Donuts got some serious page-time throughout the collection–they were even the subject of several questions in the mock-interview with Olive at the end of the book.  Rather than overanalyze their presence (a buoy, feeding appetites that aren’t otherwise met, etc., etc.), I’m going to let them speak for themselves.  Donuts.  Word.

The following recipe is for baked donuts, as I don’t have the proper equipment or kitchen elves to make the “real deal.”  That said, these babies are still delectable morsels of cinnamon-sugar deliciousness.  Like little intertube churros.  See the instructions below:


Baked Donuts (this recipe is one of Ina Garten’s, though I lowered the bake time a bit for Colorado altitude–here’s the link:original recipe)

*You will need a donut baking pan if you want the OG donut shape.

Baking spray with flour
2 cups all-purpose flour
1 1/2 cups sugar
2 teaspoons baking powder
1 teaspoon ground cinnamon
1/2 teaspoon ground nutmeg
1/2 teaspoon kosher salt
1 extra-large egg, lightly beaten
1 1/4 cups whole milk
2 tablespoons unsalted butter, melted
2 teaspoons pure vanilla extract

For the topping:
8 tablespoons (1 stick) unsalted butter
1/2 cup sugar
1/2 teaspoon ground cinnamon


Preheat the oven to 350 degrees. Spray 2 doughnut pans well.

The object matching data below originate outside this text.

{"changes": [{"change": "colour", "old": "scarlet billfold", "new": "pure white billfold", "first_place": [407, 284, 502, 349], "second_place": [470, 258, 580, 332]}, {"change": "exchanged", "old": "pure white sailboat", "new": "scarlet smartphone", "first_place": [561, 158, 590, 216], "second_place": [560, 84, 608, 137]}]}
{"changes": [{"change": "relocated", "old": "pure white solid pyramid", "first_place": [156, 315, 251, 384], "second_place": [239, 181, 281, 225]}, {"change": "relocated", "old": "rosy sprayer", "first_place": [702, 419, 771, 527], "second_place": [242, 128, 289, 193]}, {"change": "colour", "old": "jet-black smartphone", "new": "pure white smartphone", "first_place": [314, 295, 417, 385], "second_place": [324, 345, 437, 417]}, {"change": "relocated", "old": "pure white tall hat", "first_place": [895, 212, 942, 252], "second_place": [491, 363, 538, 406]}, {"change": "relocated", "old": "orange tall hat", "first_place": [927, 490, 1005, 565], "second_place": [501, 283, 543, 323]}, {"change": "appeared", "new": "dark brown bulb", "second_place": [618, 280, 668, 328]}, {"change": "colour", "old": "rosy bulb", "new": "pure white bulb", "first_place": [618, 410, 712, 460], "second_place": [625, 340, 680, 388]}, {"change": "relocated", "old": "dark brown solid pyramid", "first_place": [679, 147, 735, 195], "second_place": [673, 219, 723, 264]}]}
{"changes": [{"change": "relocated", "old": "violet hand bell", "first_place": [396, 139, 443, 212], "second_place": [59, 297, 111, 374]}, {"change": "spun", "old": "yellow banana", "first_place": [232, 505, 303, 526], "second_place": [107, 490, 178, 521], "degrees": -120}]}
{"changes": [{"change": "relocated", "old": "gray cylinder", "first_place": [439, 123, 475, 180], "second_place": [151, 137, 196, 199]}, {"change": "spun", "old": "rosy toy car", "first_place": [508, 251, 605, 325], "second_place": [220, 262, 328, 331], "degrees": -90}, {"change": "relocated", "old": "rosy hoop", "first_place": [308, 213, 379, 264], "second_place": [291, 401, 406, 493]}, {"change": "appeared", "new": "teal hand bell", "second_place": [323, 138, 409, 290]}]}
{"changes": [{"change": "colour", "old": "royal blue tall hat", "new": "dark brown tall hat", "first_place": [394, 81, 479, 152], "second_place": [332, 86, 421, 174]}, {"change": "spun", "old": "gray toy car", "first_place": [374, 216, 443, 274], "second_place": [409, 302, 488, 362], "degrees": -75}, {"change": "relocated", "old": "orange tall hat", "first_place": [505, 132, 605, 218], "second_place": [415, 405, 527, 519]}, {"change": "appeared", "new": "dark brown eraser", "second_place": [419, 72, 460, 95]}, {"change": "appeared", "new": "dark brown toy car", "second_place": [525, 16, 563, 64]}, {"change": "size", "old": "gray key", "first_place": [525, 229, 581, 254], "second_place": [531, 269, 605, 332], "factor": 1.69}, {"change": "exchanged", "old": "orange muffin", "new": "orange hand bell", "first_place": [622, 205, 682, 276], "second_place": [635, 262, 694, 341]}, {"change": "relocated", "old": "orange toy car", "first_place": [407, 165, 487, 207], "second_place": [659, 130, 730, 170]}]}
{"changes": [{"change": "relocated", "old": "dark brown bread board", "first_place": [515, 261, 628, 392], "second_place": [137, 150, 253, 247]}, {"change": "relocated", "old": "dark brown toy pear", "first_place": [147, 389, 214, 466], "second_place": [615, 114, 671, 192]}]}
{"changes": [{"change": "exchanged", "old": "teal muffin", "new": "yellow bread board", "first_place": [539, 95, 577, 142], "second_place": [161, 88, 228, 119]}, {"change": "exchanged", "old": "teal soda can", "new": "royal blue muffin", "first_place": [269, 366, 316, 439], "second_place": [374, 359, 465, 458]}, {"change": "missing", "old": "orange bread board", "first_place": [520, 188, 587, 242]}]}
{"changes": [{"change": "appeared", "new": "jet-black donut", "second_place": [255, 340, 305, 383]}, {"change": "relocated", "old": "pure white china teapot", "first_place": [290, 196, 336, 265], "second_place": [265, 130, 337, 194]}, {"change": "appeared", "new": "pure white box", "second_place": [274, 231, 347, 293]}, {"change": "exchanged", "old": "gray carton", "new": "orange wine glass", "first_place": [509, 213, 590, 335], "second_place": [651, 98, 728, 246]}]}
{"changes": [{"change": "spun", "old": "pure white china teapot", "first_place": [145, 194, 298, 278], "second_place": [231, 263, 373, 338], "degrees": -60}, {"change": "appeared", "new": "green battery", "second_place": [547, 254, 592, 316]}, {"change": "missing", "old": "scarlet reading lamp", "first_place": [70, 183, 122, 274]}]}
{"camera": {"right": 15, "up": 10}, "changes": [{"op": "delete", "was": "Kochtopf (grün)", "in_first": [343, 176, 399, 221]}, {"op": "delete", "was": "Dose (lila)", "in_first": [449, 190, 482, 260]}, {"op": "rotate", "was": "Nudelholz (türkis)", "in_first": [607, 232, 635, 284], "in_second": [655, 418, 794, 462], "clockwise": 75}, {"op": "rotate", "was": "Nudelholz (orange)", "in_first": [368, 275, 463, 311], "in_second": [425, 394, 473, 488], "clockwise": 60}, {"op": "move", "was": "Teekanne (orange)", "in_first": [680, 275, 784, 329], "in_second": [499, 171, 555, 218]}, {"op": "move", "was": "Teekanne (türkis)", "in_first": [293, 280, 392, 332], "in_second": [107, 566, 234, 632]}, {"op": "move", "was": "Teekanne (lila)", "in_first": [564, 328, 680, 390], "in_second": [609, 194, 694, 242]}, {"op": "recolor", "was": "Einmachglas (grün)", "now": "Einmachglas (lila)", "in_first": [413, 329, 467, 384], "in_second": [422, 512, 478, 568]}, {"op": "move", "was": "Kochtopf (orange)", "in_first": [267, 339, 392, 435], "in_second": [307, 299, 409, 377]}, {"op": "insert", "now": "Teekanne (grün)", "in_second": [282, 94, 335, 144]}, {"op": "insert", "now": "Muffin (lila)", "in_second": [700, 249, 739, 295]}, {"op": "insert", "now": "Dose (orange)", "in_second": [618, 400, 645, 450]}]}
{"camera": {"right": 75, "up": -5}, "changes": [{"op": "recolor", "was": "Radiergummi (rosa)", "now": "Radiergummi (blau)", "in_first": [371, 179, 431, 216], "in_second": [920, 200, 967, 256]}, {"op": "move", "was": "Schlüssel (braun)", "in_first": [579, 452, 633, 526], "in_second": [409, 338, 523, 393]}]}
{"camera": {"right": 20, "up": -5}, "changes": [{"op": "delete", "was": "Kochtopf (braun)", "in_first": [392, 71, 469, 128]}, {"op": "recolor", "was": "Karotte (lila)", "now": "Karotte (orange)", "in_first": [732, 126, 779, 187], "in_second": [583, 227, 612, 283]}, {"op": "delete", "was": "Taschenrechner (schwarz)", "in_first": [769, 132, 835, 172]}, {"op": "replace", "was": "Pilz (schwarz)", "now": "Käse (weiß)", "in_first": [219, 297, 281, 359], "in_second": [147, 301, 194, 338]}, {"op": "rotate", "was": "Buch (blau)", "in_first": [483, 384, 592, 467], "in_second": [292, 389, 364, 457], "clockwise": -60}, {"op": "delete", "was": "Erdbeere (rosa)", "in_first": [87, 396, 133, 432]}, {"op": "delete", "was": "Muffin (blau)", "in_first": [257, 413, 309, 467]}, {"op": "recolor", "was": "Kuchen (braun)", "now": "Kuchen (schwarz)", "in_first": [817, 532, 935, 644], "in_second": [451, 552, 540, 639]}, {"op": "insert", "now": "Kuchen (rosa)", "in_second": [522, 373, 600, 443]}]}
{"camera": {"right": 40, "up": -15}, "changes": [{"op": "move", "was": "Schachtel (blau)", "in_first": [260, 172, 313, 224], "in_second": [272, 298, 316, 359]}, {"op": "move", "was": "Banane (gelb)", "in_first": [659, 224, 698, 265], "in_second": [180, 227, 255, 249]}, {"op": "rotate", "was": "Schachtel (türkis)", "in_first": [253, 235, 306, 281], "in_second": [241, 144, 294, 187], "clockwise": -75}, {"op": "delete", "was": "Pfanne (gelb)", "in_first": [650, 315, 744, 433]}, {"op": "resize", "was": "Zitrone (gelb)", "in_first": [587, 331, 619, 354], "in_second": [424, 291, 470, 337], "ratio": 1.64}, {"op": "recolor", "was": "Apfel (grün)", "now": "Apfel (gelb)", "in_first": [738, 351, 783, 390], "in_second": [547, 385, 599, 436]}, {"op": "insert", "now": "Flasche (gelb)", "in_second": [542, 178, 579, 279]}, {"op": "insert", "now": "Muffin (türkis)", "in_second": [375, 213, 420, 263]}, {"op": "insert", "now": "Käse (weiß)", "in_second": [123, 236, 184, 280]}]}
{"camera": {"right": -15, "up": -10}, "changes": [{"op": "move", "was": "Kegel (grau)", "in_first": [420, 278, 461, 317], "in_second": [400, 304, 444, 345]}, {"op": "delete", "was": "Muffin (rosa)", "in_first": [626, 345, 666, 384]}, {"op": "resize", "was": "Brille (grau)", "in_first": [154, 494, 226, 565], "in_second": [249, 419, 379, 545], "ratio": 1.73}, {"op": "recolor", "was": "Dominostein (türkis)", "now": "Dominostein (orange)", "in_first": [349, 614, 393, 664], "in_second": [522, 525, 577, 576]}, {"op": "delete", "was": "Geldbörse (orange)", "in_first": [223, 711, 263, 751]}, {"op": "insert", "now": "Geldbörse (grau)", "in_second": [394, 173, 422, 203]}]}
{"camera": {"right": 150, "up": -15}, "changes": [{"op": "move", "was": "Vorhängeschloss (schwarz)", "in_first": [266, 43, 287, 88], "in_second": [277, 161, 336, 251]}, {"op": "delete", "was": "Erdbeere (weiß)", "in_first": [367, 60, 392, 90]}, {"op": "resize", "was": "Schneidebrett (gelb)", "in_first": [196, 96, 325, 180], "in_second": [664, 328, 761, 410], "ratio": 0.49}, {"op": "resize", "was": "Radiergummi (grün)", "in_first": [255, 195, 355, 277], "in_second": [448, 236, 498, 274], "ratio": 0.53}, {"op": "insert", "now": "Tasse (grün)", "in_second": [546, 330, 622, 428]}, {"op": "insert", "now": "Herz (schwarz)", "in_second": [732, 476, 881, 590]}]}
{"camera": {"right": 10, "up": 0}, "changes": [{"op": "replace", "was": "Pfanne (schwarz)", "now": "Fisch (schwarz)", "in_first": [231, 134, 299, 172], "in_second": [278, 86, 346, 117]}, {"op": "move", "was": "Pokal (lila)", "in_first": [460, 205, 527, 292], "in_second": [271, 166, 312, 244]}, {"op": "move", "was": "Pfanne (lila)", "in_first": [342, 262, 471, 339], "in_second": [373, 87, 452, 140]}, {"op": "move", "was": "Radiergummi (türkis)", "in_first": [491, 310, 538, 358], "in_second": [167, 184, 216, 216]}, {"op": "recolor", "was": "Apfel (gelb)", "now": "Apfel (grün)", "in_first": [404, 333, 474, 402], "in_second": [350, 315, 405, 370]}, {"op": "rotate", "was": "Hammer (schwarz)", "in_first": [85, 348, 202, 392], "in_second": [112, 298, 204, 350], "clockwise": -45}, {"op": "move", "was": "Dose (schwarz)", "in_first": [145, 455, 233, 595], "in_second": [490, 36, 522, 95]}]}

Into a large bowl, sift together the flour, sugar, baking powder, cinnamon, nutmeg, and salt. In a small bowl, whisk together the egg, milk, melted butter, and vanilla. Stir the wet mixture into the dry ingredients until just combined.

Spoon the batter into the baking pans, filling each one a little more than three-quarters full. Bake for 16 minutes, until a toothpick comes out clean. Allow to cool for 5 minutes, then tap the doughnuts out onto a sheet pan.

For the topping, melt the 8 tablespoons of butter in an 8-inch saute pan. Combine the sugar and cinnamon in a small bowl. Dip each doughnut first in the butter and then in the cinnamon sugar, either on one side or both sides.

More thoughts on donuts (and doughnuts)…

If you want to branch out from the cinnamon-sugar topping, this is a great base for other donut flavors as well.  I came up with my own chai topping, shown below, but you could also use powdered sugar, citrus sugar, lavender sugar–I foresee someone doing something awesome with matcha or maple and bacon (we don’t judge here).  Tell me about your successes!

Chai sugar

1/2 cup granulated sugar

1 tsp cinnamon

1/4 tsp ginger

1/8 tsp cloves or allspice

1/8-1/4 tsp cardamom, depending on your spice preference

Blend all together and use after the butter, as you did with the cinnamon topping above.